I spent three evening a week in June and July around 6pm - 8pm in a park in a lovely area and never did see any families in the park with small children - it was rather weird, there where a few older people doing dog walking but not families in the park the play equipment lay empty and the paddling pool Sad

troisgarcons · 18/10/2011 21:36

can I cut through swathes of this thread?

I'm an adult. When I go out I like to be in adult frequented places. I'm also a parent. I choose where is appropriate for my children to go to.

There are places I dont think are child appropriate - purely because adults want to be in an adult environment.

Some places should be 'child free' in the same way that some places should be 'child welcoming'.

Sirzy · 18/10/2011 21:36

When out I have seen plenty of places with signs saying they don't allow hen and stag parties Wibbly.

Ivy - surely at that time most people with young children will be getting them to bed? I would have thought during the day or at least before 5pm would be a much better indication of how well a park is used.

DogsBeastFiend · 18/10/2011 21:39

Nice try Wibbly, but all you've achieved with this reader is to have her nodding her head. Go ahead and ban the stag/hen partyers, there a fecking PITA too.

DogsBeastFiend · 18/10/2011 21:40

There? Blush "They're" is what I meant.

ivykaty44 · 18/10/2011 21:48

Sirzy -it was like a ghost park, a few dog walkers -but even they where think on the ground.

Not all smaller children go to bed before 8pm - do they?

I think it struck me that it was such a shame so few people where in the park evening after evening, we didn't mind as it meant we had the place to ourselves Grin which was great for what we wanted

lesley33 · 18/10/2011 21:49

I have stood outside places in the rain with a screaming baby or toddler. We do have coats you know! I know its not wonderful, but why should my kids screaming or crying be infected on anyone else?

wibblybibbly - Yes hen and stag parties can be incredibly annoying and noisy. Which is why lots of restaurants, cottages, campsites, etc ban them. And also why some places cater especially for them. The comparison is a load of rubbish anyway - stag and hen parties are pretty much confined to certain places and times. Not at 7pm, in my decidedly local boring pub (for stag and hens) pubs, not in my local cafes in the afternoon, etc.

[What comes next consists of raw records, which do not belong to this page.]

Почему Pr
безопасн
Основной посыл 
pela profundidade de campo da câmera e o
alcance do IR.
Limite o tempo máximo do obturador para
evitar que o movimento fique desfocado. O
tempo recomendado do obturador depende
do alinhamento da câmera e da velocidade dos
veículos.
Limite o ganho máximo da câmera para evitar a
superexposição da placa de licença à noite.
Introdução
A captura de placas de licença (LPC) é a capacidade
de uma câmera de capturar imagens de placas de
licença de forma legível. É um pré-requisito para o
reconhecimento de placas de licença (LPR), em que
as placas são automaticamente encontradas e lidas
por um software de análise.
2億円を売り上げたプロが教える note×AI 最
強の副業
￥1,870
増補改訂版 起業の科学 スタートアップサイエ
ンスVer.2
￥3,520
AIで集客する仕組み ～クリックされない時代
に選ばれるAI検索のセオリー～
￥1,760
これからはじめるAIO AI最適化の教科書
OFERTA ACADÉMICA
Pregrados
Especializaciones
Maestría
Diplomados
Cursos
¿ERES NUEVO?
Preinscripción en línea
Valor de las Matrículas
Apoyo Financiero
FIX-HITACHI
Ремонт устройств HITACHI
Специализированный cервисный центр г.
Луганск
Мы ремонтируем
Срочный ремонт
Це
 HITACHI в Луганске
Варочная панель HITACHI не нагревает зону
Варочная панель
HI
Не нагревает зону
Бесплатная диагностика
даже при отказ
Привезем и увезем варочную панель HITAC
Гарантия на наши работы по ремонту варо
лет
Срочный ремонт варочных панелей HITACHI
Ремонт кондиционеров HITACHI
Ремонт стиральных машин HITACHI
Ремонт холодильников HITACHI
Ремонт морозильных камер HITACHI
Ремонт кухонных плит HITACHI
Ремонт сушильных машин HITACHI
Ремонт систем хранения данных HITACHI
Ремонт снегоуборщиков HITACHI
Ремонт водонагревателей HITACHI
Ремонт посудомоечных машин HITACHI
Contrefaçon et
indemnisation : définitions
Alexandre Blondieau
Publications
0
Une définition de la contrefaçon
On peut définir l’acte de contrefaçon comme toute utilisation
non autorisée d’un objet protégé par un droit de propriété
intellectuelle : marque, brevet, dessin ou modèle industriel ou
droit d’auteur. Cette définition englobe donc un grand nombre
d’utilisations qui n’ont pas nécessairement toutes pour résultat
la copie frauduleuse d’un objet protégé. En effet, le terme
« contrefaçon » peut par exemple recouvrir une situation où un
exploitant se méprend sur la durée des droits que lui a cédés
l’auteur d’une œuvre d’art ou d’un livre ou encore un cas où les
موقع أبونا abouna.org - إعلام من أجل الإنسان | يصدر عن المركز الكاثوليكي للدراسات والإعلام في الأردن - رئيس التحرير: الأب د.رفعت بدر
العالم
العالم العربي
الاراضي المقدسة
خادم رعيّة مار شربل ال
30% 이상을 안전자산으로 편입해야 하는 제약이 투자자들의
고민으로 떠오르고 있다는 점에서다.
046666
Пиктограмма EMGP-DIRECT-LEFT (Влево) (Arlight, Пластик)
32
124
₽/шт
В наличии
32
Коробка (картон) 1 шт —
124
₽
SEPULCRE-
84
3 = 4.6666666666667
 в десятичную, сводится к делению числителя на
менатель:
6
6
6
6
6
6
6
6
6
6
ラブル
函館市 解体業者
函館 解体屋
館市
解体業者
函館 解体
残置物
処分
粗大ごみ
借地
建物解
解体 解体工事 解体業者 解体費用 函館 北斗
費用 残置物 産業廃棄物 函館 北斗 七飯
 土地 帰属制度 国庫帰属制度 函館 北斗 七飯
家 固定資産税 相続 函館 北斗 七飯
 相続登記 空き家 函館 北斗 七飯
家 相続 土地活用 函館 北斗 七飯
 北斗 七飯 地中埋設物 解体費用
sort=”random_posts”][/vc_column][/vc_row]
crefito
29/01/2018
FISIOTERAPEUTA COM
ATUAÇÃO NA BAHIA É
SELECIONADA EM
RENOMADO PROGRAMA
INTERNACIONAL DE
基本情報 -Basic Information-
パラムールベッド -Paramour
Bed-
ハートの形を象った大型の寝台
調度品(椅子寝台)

lesley33 · 18/10/2011 21:51

And i know how many places ban stag and hen parties because loads of places have rules about large all male and female groups. As a lesbian I have had to explain loads of times when booking - no honestly we are not a hen party!

Sirzy · 18/10/2011 21:51

Ivy, I would have thought the majority are, or at least at home getting ready for bed not out at a park.